_Exercise details_
Please write out the text of the entries below again, substituting "NOW" for every "TODAY" and changing nothing else. Leave the pictures out of your answer.

_Records provided_
────

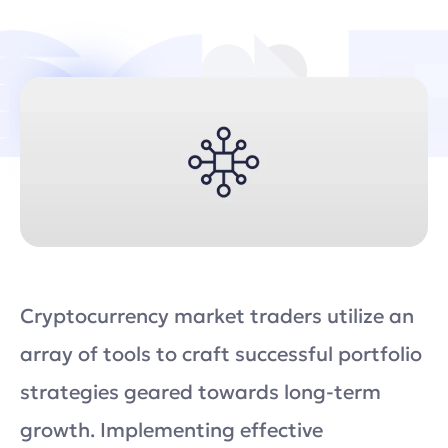
Cryptocurrency market traders utilize an
array of tools to craft successful portfolio
strategies geared towards long-term
growth. Implementing effective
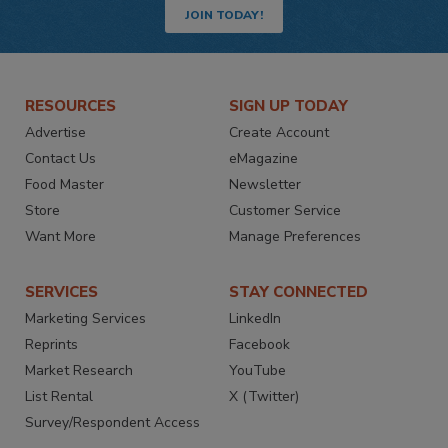
JOIN TODAY!
RESOURCES
SIGN UP TODAY
Advertise
Create Account
Contact Us
eMagazine
Food Master
Newsletter
Store
Customer Service
Want More
Manage Preferences
SERVICES
STAY CONNECTED
Marketing Services
LinkedIn
Reprints
Facebook
Market Research
YouTube
List Rental
X (Twitter)
Survey/Respondent Access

────

_Response to the exercise_
Cryptocurrency market traders utilize an
array of tools to craft successful portfolio
strategies geared towards long-term
growth. Implementing effective
JOIN NOW!
RESOURCES
SIGN UP NOW
Advertise
Create Account
Contact Us
eMagazine
Food Master
Newsletter
Store
Customer Service
Want More
Manage Preferences
SERVICES
STAY CONNECTED
Marketing Services
LinkedIn
Reprints
Facebook
Market Research
YouTube
List Rental
X (Twitter)
Survey/Respondent Access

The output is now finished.